TEXT SECTION:
As the attachment structure for vehicle solar panel according to claim 4, in claim 1, the panel-side attachment portion may be bonded to the solar module, and a part of the connection portion may be a low rigidity portion that is lower in rigidity than another part of the connection portion.

In the attachment structure for vehicle solar panel of claim 4, when a force in a direction separating from the vehicle-body configuring member acts on the solar panel, the low rigidity portion that is a part of the connection portion is deformed to absorb this force. Accordingly, in this case, there is a small possibility that the panel-side attachment portion is separated from the solar module due to this force. Thus, the solar module is less liable to fly away.

As the attachment structure for vehicle solar panel according to claim 5, in claim 1, one surface in a thickness direction of the panel-side attachment portion having flexibility may be a first surface bonded to the solar module, and a second surface that is another surface in the thickness direction of the panel-side attachment portion may include at least one recessed portion.

In the attachment structure for vehicle solar panel of claim 5, when a force in a direction separating from the vehicle-body configuring member acts on the solar panel, the panel-side attachment portion including the recessed portion and having flexibility is deformed to absorb this force. Accordingly, in this case, there is a small possibility that the panel-side attachment portion is separated from the solar module due to this force. Thus, the solar module is less liable to fly away.

As the attachment structure for vehicle solar panel according to claim 6, in claim 1, a support member may be fixed to the solar module, the support member including a facing portion that faces the solar module while being separated from the solar module. The panel-side attachment portion may be positioned in a space between the solar module and the facing portion, and may be larger in diameter than a through-hole provided in the facing portion.

The connection portion may pass through the through-hole so as to be movable relative to the through-hole.

In the attachment structure for vehicle solar panel of claim 6, when a force in a direction separating from the vehicle-body configuring member acts on the solar panel, the facing portion (the through-hole) of the support member fixed to the solar module moves relative to the connection portion to absorb this force. Accordingly, in this case, there is a small possibility that the panel-side attachment portion is separated from the solar module due to this force. Further, the panel-side attachment portion is larger in diameter than the through-hole provided in the facing portion, and hence the solar module is prevented from flying away by the panel-side attachment portion and the facing portion.

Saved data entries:
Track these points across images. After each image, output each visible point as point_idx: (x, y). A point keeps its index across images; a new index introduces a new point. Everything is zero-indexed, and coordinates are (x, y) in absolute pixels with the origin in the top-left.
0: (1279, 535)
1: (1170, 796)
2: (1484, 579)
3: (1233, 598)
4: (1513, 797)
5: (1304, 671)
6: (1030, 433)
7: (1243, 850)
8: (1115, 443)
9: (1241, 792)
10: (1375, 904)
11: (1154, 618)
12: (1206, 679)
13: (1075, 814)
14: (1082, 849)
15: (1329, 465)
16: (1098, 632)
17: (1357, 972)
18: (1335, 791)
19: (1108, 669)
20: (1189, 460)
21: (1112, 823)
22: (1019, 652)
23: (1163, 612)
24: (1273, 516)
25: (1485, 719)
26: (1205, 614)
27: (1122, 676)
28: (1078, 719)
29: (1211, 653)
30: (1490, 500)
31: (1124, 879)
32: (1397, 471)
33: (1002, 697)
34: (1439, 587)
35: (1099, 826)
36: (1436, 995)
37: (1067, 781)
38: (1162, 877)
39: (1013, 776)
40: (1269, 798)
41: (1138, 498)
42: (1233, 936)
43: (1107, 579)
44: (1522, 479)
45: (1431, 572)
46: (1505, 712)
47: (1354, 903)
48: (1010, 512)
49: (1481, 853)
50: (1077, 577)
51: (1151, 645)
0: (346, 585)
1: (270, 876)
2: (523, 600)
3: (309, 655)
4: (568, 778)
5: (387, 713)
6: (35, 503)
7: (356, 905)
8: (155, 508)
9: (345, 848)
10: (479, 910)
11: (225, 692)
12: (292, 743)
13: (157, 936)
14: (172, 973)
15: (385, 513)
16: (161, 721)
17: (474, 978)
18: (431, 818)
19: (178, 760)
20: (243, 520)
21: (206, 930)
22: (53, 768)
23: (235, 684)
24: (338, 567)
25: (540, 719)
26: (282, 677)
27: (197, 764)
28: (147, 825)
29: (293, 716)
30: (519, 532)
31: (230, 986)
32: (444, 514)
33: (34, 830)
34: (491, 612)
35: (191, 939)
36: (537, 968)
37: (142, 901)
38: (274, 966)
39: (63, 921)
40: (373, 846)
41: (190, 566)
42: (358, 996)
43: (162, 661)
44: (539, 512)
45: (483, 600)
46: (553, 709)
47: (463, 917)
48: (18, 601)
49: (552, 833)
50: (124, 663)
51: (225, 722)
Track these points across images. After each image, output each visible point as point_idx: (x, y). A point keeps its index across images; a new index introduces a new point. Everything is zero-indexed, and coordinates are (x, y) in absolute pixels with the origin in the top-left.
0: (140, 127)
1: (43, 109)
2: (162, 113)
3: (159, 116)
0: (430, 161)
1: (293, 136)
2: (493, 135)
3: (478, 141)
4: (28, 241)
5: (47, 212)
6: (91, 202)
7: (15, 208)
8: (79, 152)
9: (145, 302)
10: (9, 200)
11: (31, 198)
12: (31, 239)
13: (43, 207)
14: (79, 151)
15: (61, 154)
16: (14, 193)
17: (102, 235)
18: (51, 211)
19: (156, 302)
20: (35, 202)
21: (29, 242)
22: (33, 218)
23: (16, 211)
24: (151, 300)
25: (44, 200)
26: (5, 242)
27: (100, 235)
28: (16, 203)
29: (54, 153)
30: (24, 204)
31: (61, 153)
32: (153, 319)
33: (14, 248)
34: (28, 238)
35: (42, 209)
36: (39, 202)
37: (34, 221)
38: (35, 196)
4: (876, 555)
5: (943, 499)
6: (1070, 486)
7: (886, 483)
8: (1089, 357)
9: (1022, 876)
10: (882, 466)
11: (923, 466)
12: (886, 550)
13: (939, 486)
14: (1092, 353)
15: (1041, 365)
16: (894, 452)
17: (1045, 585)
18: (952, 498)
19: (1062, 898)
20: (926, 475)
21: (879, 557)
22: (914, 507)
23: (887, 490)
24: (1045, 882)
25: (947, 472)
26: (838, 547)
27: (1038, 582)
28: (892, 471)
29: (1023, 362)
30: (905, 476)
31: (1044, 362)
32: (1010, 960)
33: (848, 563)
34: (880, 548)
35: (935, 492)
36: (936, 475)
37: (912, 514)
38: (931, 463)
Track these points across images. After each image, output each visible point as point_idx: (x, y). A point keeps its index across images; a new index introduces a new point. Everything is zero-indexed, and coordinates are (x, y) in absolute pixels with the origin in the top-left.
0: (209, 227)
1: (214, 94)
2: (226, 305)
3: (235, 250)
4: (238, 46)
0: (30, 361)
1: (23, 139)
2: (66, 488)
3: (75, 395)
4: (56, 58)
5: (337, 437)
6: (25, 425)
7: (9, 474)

ACTIONS TO TAKE:
1. Answer the following questions using the solar panel attachment text.
(a) Under claim 4, which part of the connection portion is deformed to absorb the force?
(b) Under claim 5, what does the second surface of the panel-side attachment portion include?
(c) Under claim 6, how does the diameter of the panel-side attachment portion compare with that of the through-hole in the facing portion?
2. Repeat everything in the solar panel attachment text from "The connection portion may pass" down to "and the facing portion.".

PER-TASK ANSWERS:
1.
(a) The low rigidity portion, which is lower in rigidity than another part of the connection portion.
(b) At least one recessed portion.
(c) The panel-side attachment portion is larger in diameter than the through-hole.

2.
The connection portion may pass through the through-hole so as to be movable relative to the through-hole.

In the attachment structure for vehicle solar panel of claim 6, when a force in a direction separating from the vehicle-body configuring member acts on the solar panel, the facing portion (the through-hole) of the support member fixed to the solar module moves relative to the connection portion to absorb this force. Accordingly, in this case, there is a small possibility that the panel-side attachment portion is separated from the solar module due to this force. Further, the panel-side attachment portion is larger in diameter than the through-hole provided in the facing portion, and hence the solar module is prevented from flying away by the panel-side attachment portion and the facing portion.